Job: When you transcribe the entries below, keep the wording exact and omit the pictures.

[[ Source material open ]]

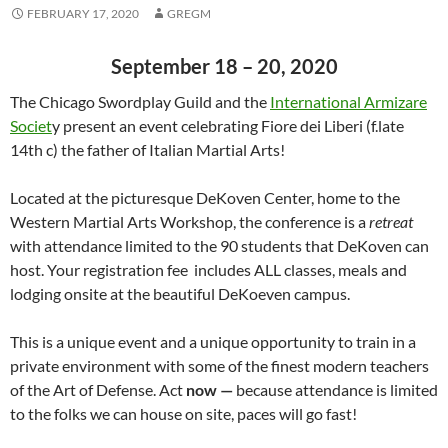
FEBRUARY 17, 2020
GREGM
September 18 – 20, 2020
The Chicago Swordplay Guild and the
International Armizare
Societ
y present an event celebrating Fiore dei Liberi (f.late
14th c) the father of Italian Martial Arts!
Located at the picturesque DeKoven Center, home to the
Western Martial Arts Workshop, the conference is a
retreat
with attendance limited to the 90 students that DeKoven can
host. Your registration fee includes ALL classes, meals and
lodging onsite at the beautiful DeKoeven campus.
This is a unique event and a unique opportunity to train in a
private environment with some of the finest modern teachers
of the Art of Defense. Act
now —
because attendance is limited
to the folks we can house on site, paces will go fast!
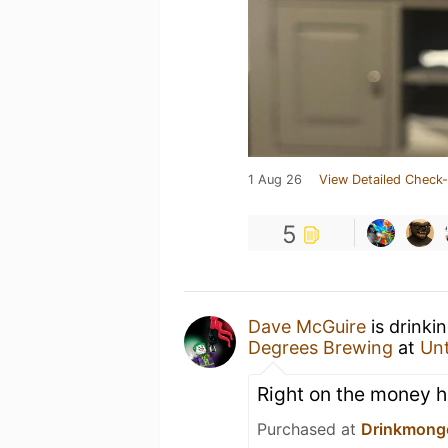
1 Aug 26
View Detailed Check-
5
Dave McGuire
is drinki
Degrees Brewing
at
Un
Right on the money he
Purchased at
Drinkmong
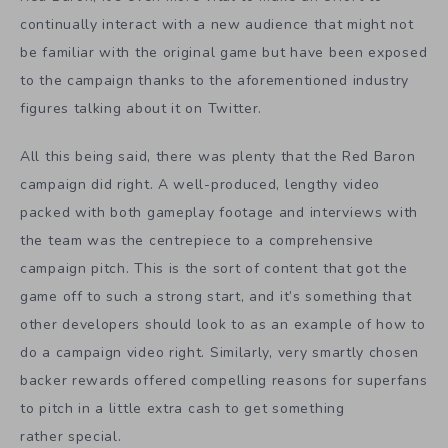
continually interact with a new audience that might not
be familiar with the original game but have been exposed
to the campaign thanks to the aforementioned industry
figures talking about it on Twitter.
All this being said, there was plenty that the Red Baron
campaign did right. A well-produced, lengthy video
packed with both gameplay footage and interviews with
the team was the centrepiece to a comprehensive
campaign pitch. This is the sort of content that got the
game off to such a strong start, and it’s something that
other developers should look to as an example of how to
do a campaign video right. Similarly, very smartly chosen
backer rewards offered compelling reasons for superfans
to pitch in a little extra cash to get something
rather special.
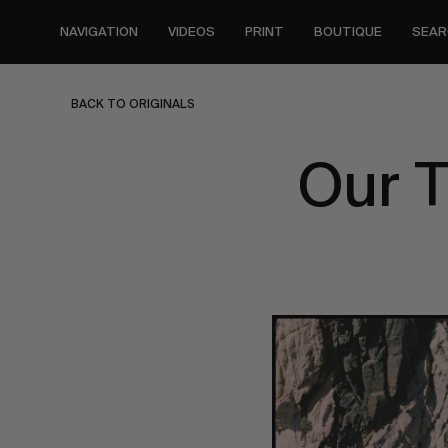
Skip
to
NAVIGATION
VIDEOS
PRINT
BOUTIQUE
SEAR
main
content
BACK TO ORIGINALS
Our T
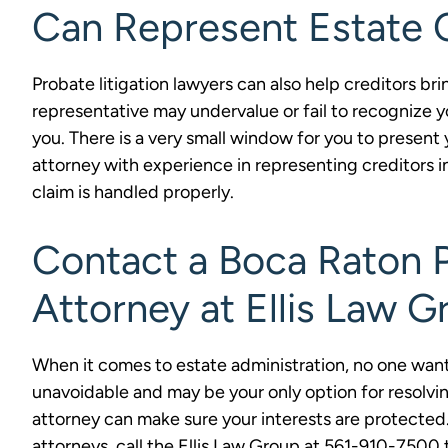
Can Represent Estate 
Probate litigation lawyers can also help creditors br
representative may undervalue or fail to recognize yo
you. There is a very small window for you to present y
attorney with experience in representing creditors 
claim is handled properly.
Contact a Boca Raton P
Attorney at Ellis Law G
When it comes to estate administration, no one wants
unavoidable and may be your only option for resolvin
attorney can make sure your interests are protected.
attorneys, call the Ellis Law Group at 561-910-750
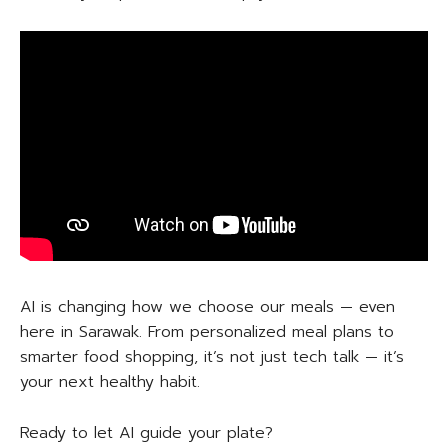
AI is changing how we choose our meals — even
here in Sarawak. From personalized meal plans to
smarter food shopping, it’s not just tech talk — it’s
your next healthy habit.
Ready to let AI guide your plate?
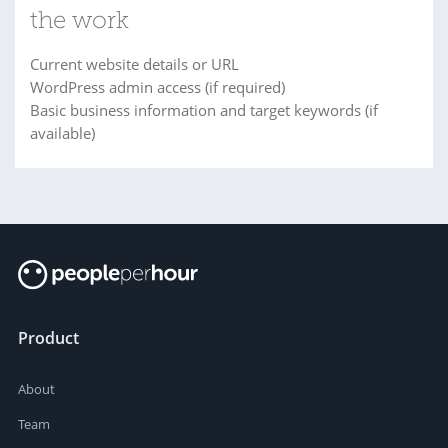
the work
Current website details or URL
WordPress admin access (if required)
Basic business information and target keywords (if
available)
Product
About
Team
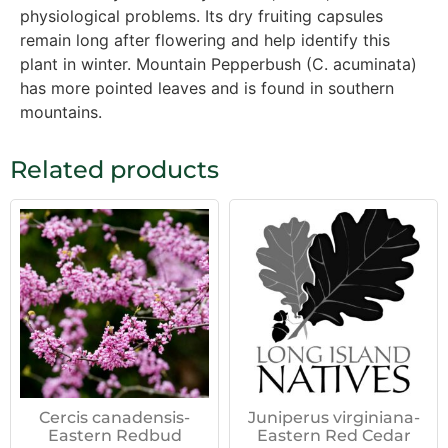
physiological problems. Its dry fruiting capsules
remain long after flowering and help identify this
plant in winter. Mountain Pepperbush (C. acuminata)
has more pointed leaves and is found in southern
mountains.
Related products
Cercis canadensis-
Juniperus virginiana-
Eastern Redbud
Eastern Red Cedar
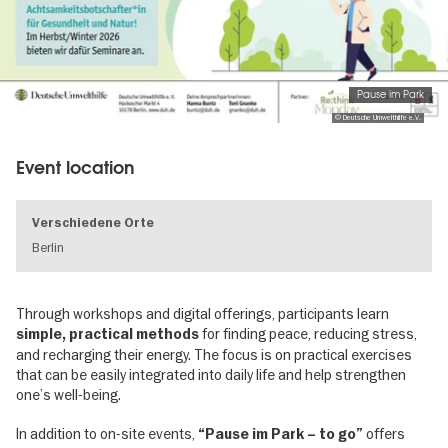
Pause im Park
© Deutsche Umwelthilfe e.V.
Event location
Verschiedene Orte
Berlin
Through workshops and digital offerings, participants learn
for finding peace, reducing stress,
simple, practical methods
and recharging their energy. The focus is on practical exercises
that can be easily integrated into daily life and help strengthen
one’s well-being.
In addition to on-site events,
offers
“Pause im Park – to go”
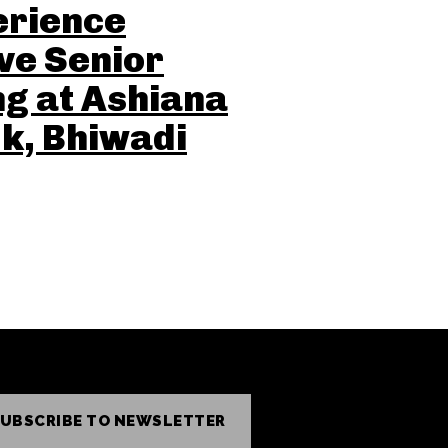
erience
ve Senior
ng at Ashiana
k, Bhiwadi
UBSCRIBE TO NEWSLETTER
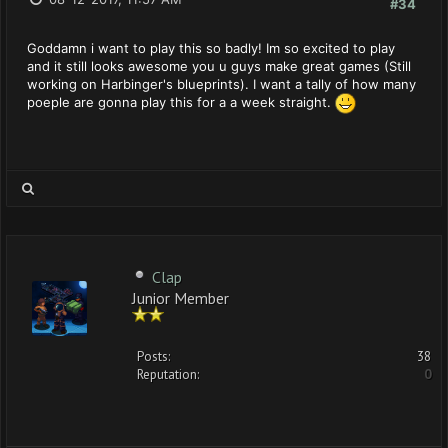
#34
Goddamn i want to play this so badly! Im so excited to play
and it still looks awesome you u guys make great games (Still
working on Harbinger's blueprints). I want a tally of how many
poeple are gonna play this for a a week straight.
Clap
Junior Member
Posts:
38
Reputation:
0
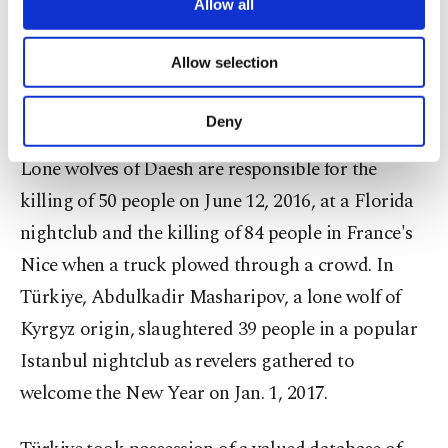
are processed through these cookies, and
Allow all
the Daesh members indicated they belonged to the
necessary cookies are used for the purpose
terrorist group's "lone wolf" division, which
of providing information society services.
Allow selection
Other cookies will be used for limited
includes operatives trained to act of their own
purposes, subject to your explicit consent, to
volition.
make our website more functional and
Deny
personal as well as for advertising/marketing
activities for you. You can set your cookie
Lone wolves of Daesh are responsible for the
preferences through the panel below. To learn
killing of 50 people on June 12, 2016, at a Florida
more about cookies, you can click on the
Settings button and read our
Cookie
nightclub and the killing of 84 people in France's
Information Text
.
Nice when a truck plowed through a crowd. In
Türkiye, Abdulkadir Masharipov, a lone wolf of
Kyrgyz origin, slaughtered 39 people in a popular
Istanbul nightclub as revelers gathered to
welcome the New Year on Jan. 1, 2017.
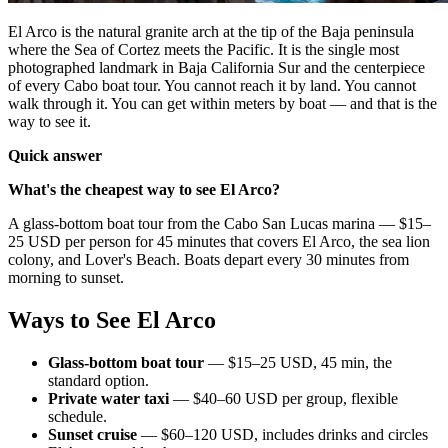
El Arco is the natural granite arch at the tip of the Baja peninsula
where the Sea of Cortez meets the Pacific. It is the single most
photographed landmark in Baja California Sur and the centerpiece
of every Cabo boat tour. You cannot reach it by land. You cannot
walk through it. You can get within meters by boat — and that is the
way to see it.
Quick answer
What's the cheapest way to see El Arco?
A glass-bottom boat tour from the Cabo San Lucas marina — $15–
25 USD per person for 45 minutes that covers El Arco, the sea lion
colony, and Lover's Beach. Boats depart every 30 minutes from
morning to sunset.
Ways to See El Arco
Glass-bottom boat tour
— $15–25 USD, 45 min, the
standard option.
Private water taxi
— $40–60 USD per group, flexible
schedule.
Sunset cruise
— $60–120 USD, includes drinks and circles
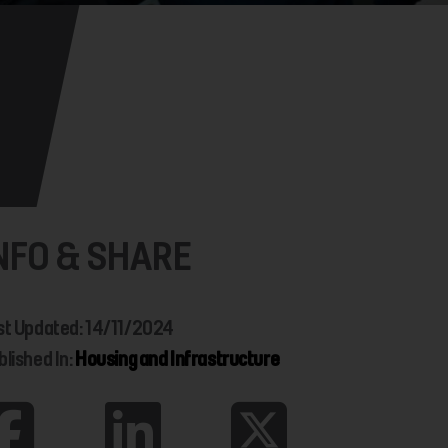
NFO & SHARE
st Updated: 14/11/2024
blished In:
Housing and Infrastructure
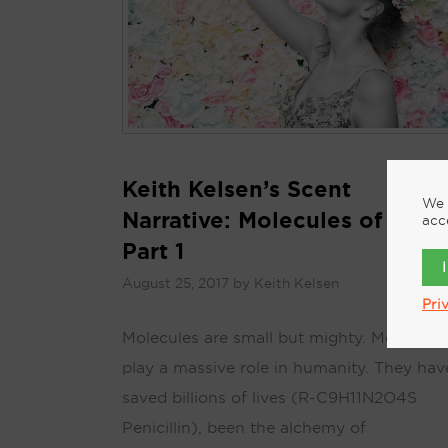
Keith Kelsen’s Scent
We 
Narrative: Molecules of Scen
acc
Part 1
August 25, 2017
by
Keith Kelsen
Pri
Molecules are small but mighty. Molecules
play a massive role in humanity. They hav
saved billions of lives (R-C9H11N2O4S
Penicillin), been the alchemy of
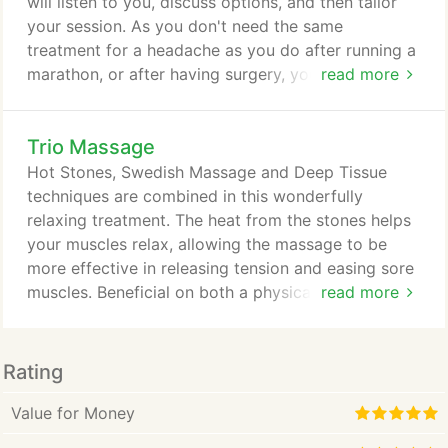
will listen to you, discuss options, and then tailor
your session. As you don't need the same
treatment for a headache as you do after running a
marathon, or after having surgery, your session
read more
may be different each time you come in. Massage
Cupping brings about changes in the body's tissue
Trio Massage
using suction that causes reverse pressure. This
stimulates the flow of blood and lymphatic fluid,
Hot Stones, Swedish Massage and Deep Tissue
supplying nutrients to aid in healing.
techniques are combined in this wonderfully
relaxing treatment. The heat from the stones helps
your muscles relax, allowing the massage to be
more effective in releasing tension and easing sore
muscles. Beneficial on both a physical and
read more
psychological level, this session will induce a deep
sense of relaxation and well-being.
Rating
Value for Money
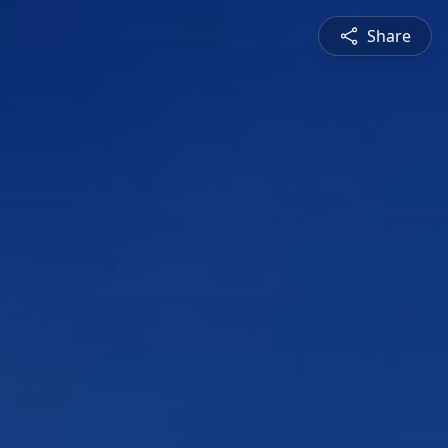
Share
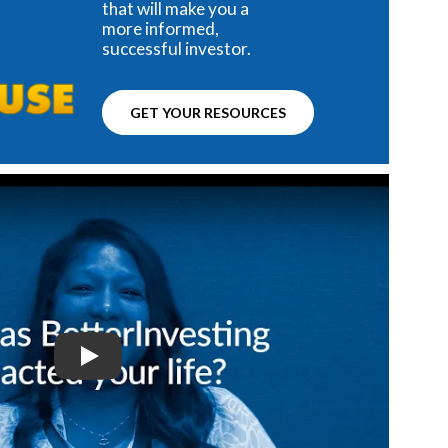
that will make you a
more informed,
successful investor.
GET YOUR RESOURCES
Play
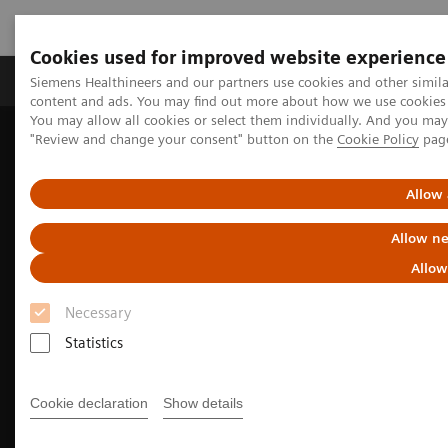
Cookies used for improved website experience
Products & Services
Clinical Fields
Sup
Siemens Healthineers and our partners use cookies and other simil
content and ads. You may find out more about how we use cookies b
You may allow all cookies or select them individually. And you ma
"Review and change your consent" button on the
Cookie Policy
pag
Home
Medical Imaging
Molecular Imaging
Molecular Imaging Clinical Corner
Clinical image galleries
Allow 
Allow ne
Allow
Necessary
Statistics
Cookie declaration
Show details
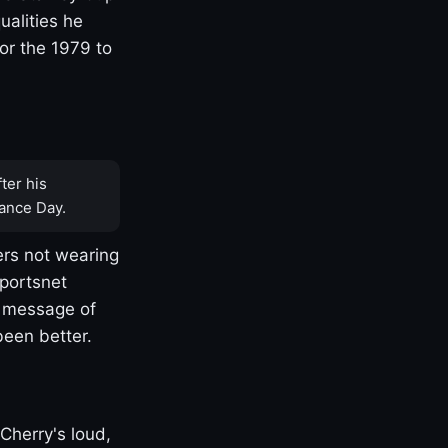
ualities he
or the 1979 to
ter his
ance Day.
rs not wearing
Sportsnet
s message of
been better.
Cherry's loud,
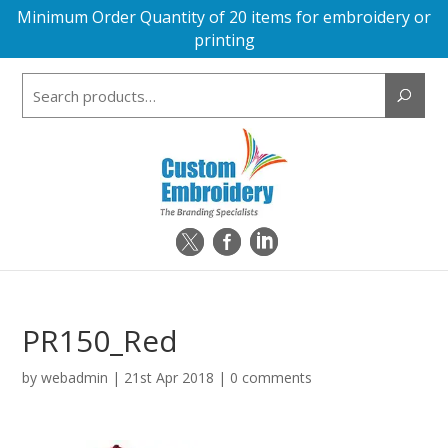
Minimum Order Quantity of 20 items for embroidery or
printing
Search
for:
PR150_Red
by
webadmin
|
21st Apr 2018
|
0 comments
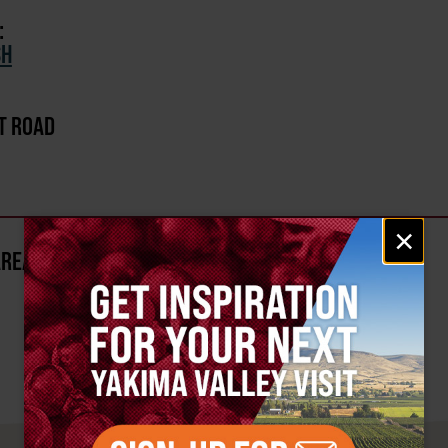
:
SH
T ROAD
Email
×
signup
AREA?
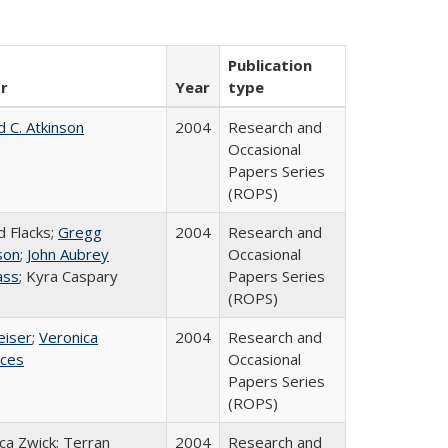
Publication
r
Year
type
d C. Atkinson
2004
Research and
Occasional
Papers Series
(ROPS)
d Flacks;
Gregg
2004
Research and
son
;
John Aubrey
Occasional
ass
; Kyra Caspary
Papers Series
(ROPS)
eiser
;
Veronica
2004
Research and
ices
Occasional
Papers Series
(ROPS)
a Zwick; Terran
2004
Research and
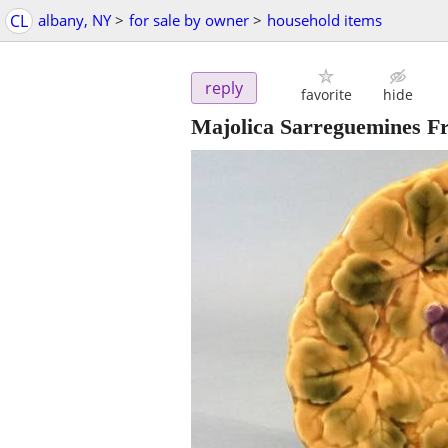
CL
albany, NY
>
for sale by owner
>
household items
reply
favorite
hide
Majolica Sarreguemines Fra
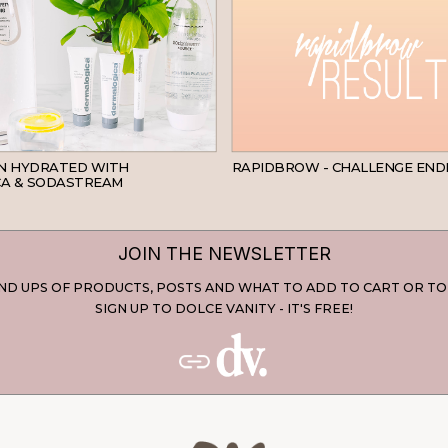
SKINCARE
IN HYDRATED WITH
RAPIDBROW - CHALLENGE END
A & SODASTREAM
JOIN THE NEWSLETTER
D UPS OF PRODUCTS, POSTS AND WHAT TO ADD TO CART OR TO
SIGN UP TO DOLCE VANITY - IT'S FREE!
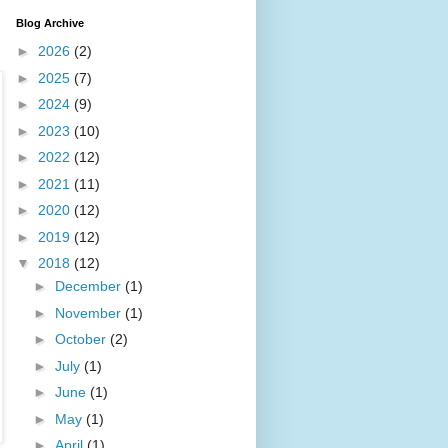
Blog Archive
►
2026
(2)
►
2025
(7)
►
2024
(9)
►
2023
(10)
►
2022
(12)
►
2021
(11)
►
2020
(12)
►
2019
(12)
▼
2018
(12)
►
December
(1)
►
November
(1)
►
October
(2)
►
July
(1)
►
June
(1)
►
May
(1)
►
April
(1)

[[ Source material closed ]]

Answer below:
FEBRUARY 17, 2020
GREGM
September 18 – 20, 2020
The Chicago Swordplay Guild and the
International Armizare
Societ
y present an event celebrating Fiore dei Liberi (f.late
14th c) the father of Italian Martial Arts!
Located at the picturesque DeKoven Center, home to the
Western Martial Arts Workshop, the conference is a
retreat
with attendance limited to the 90 students that DeKoven can
host. Your registration fee includes ALL classes, meals and
lodging onsite at the beautiful DeKoeven campus.
This is a unique event and a unique opportunity to train in a
private environment with some of the finest modern teachers
of the Art of Defense. Act
now —
because attendance is limited
to the folks we can house on site, paces will go fast!
1 Aug 26
View Detailed Check-
5
Dave McGuire
is drinki
Degrees Brewing
at
Un
Right on the money he
Purchased at
Drinkmong
continually interact with a new audience that might not
be familiar with the original game but have been exposed
to the campaign thanks to the aforementioned industry
figures talking about it on Twitter.
All this being said, there was plenty that the Red Baron
campaign did right. A well-produced, lengthy video
packed with both gameplay footage and interviews with
the team was the centrepiece to a comprehensive
campaign pitch. This is the sort of content that got the
game off to such a strong start, and it’s something that
other developers should look to as an example of how to
do a campaign video right. Similarly, very smartly chosen
backer rewards offered compelling reasons for superfans
to pitch in a little extra cash to get something
rather special.
Skip
to
NAVIGATION
VIDEOS
PRINT
BOUTIQUE
SEAR
main
content
BACK TO ORIGINALS
Our T
Can Represent Estate 
Probate litigation lawyers can also help creditors br
representative may undervalue or fail to recognize yo
you. There is a very small window for you to present y
attorney with experience in representing creditors 
claim is handled properly.
Contact a Boca Raton P
Attorney at Ellis Law G
When it comes to estate administration, no one wants
unavoidable and may be your only option for resolvin
attorney can make sure your interests are protected.
attorneys, call the Ellis Law Group at 561-910-750
AI is changing how we choose our meals — even
here in Sarawak. From personalized meal plans to
smarter food shopping, it’s not just tech talk — it’s
your next healthy habit.
Ready to let AI guide your plate?
the work
Current website details or URL
WordPress admin access (if required)
Basic business information and target keywords (if
available)
Product
About
Team
physiological problems. Its dry fruiting capsules
remain long after flowering and help identify this
plant in winter. Mountain Pepperbush (C. acuminata)
has more pointed leaves and is found in southern
mountains.
Related products
Cercis canadensis-
Juniperus virginiana-
Eastern Redbud
Eastern Red Cedar
Pause im Park
© Deutsche Umwelthilfe e.V.
Event location
Verschiedene Orte
Berlin
Through workshops and digital offerings, participants learn
for finding peace, reducing stress,
simple, practical methods
and recharging their energy. The focus is on practical exercises
that can be easily integrated into daily life and help strengthen
one’s well-being.
In addition to on-site events,
offers
“Pause im Park – to go”
erience
ve Senior
ng at Ashiana
k, Bhiwadi
UBSCRIBE TO NEWSLETTER
#34
Goddamn i want to play this so badly! Im so excited to play
and it still looks awesome you u guys make great games (Still
working on Harbinger's blueprints). I want a tally of how many
poeple are gonna play this for a a week straight.
Clap
Junior Member
Posts:
38
Reputation:
0
are processed through these cookies, and
Allow all
the Daesh members indicated they belonged to the
necessary cookies are used for the purpose
terrorist group's "lone wolf" division, which
of providing information society services.
Allow selection
Other cookies will be used for limited
includes operatives trained to act of their own
purposes, subject to your explicit consent, to
volition.
make our website more functional and
Deny
personal as well as for advertising/marketing
activities for you. You can set your cookie
Lone wolves of Daesh are responsible for the
preferences through the panel below. To learn
killing of 50 people on June 12, 2016, at a Florida
more about cookies, you can click on the
Settings button and read our
Cookie
nightclub and the killing of 84 people in France's
Information Text
.
Nice when a truck plowed through a crowd. In
Türkiye, Abdulkadir Masharipov, a lone wolf of
Kyrgyz origin, slaughtered 39 people in a popular
Istanbul nightclub as revelers gathered to
welcome the New Year on Jan. 1, 2017.
El Arco is the natural granite arch at the tip of the Baja peninsula
where the Sea of Cortez meets the Pacific. It is the single most
photographed landmark in Baja California Sur and the centerpiece
of every Cabo boat tour. You cannot reach it by land. You cannot
walk through it. You can get within meters by boat — and that is the
way to see it.
Quick answer
What's the cheapest way to see El Arco?
A glass-bottom boat tour from the Cabo San Lucas marina — $15–
25 USD per person for 45 minutes that covers El Arco, the sea lion
colony, and Lover's Beach. Boats depart every 30 minutes from
morning to sunset.
Ways to See El Arco
Glass-bottom boat tour
— $15–25 USD, 45 min, the
standard option.
Private water taxi
— $40–60 USD per group, flexible
schedule.
Sunset cruise
— $60–120 USD, includes drinks and circles
NFO & SHARE
st Updated: 14/11/2024
blished In:
Housing and Infrastructure
Keith Kelsen’s Scent
We 
Narrative: Molecules of Scen
acc
Part 1
August 25, 2017
by
Keith Kelsen
Pri
Molecules are small but mighty. Molecules
play a massive role in humanity. They hav
saved billions of lives (R-C9H11N2O4S
Penicillin), been the alchemy of
will listen to you, discuss options, and then tailor
your session. As you don't need the same
treatment for a headache as you do after running a
marathon, or after having surgery, your session
read more
may be different each time you come in. Massage
Cupping brings about changes in the body's tissue
Trio Massage
using suction that causes reverse pressure. This
stimulates the flow of blood and lymphatic fluid,
Hot Stones, Swedish Massage and Deep Tissue
supplying nutrients to aid in healing.
techniques are combined in this wonderfully
relaxing treatment. The heat from the stones helps
your muscles relax, allowing the massage to be
more effective in releasing tension and easing sore
muscles. Beneficial on both a physical and
read more
psychological level, this session will induce a deep
sense of relaxation and well-being.
Rating
Value for Money
Share
that will make you a
more informed,
successful investor.
GET YOUR RESOURCES
Play
Cookies used for improved website experience
Products & Services
Clinical Fields
Sup
Siemens Healthineers and our partners use cookies and other simil
content and ads. You may find out more about how we use cookies b
You may allow all cookies or select them individually. And you ma
"Review and change your consent" button on the
Cookie Policy
pag
Home
Medical Imaging
Molecular Imaging
Molecular Imaging Clinical Corner
Clinical image galleries
Allow 
Allow ne
Allow
Necessary
Statistics
Cookie declaration
Show details
ualities he
or the 1979 to
ter his
ance Day.
rs not wearing
Sportsnet
s message of
been better.
Cherry's loud,
Minimum Order Quantity of 20 items for embroidery or
printing
Search
for:
PR150_Red
by
webadmin
|
21st Apr 2018
|
0 comments
:
SH
T ROAD
Email
×
signup
AREA?
Publication
r
Year
type
d C. Atkinson
2004
Research and
Occasional
Papers Series
(ROPS)
d Flacks;
Gregg
2004
Research and
son
;
John Aubrey
Occasional
ass
; Kyra Caspary
Papers Series
(ROPS)
eiser
;
Veronica
2004
Research and
ices
Occasional
Papers Series
(ROPS)
a Zwick; Terran
2004
Research and
CL
albany, NY
>
for sale by owner
>
household items
reply
favorite
hide
Majolica Sarreguemines Fra
SKINCARE
IN HYDRATED WITH
RAPIDBROW - CHALLENGE END
A & SODASTREAM
JOIN THE NEWSLETTER
D UPS OF PRODUCTS, POSTS AND WHAT TO ADD TO CART OR TO
SIGN UP TO DOLCE VANITY - IT'S FREE!
Blog Archive
►
2026
(2)
►
2025
(7)
►
2024
(9)
►
2023
(10)
►
2022
(12)
►
2021
(11)
►
2020
(12)
►
2019
(12)
▼
2018
(12)
►
December
(1)
►
November
(1)
►
October
(2)
►
July
(1)
►
June
(1)
►
May
(1)
►
April
(1)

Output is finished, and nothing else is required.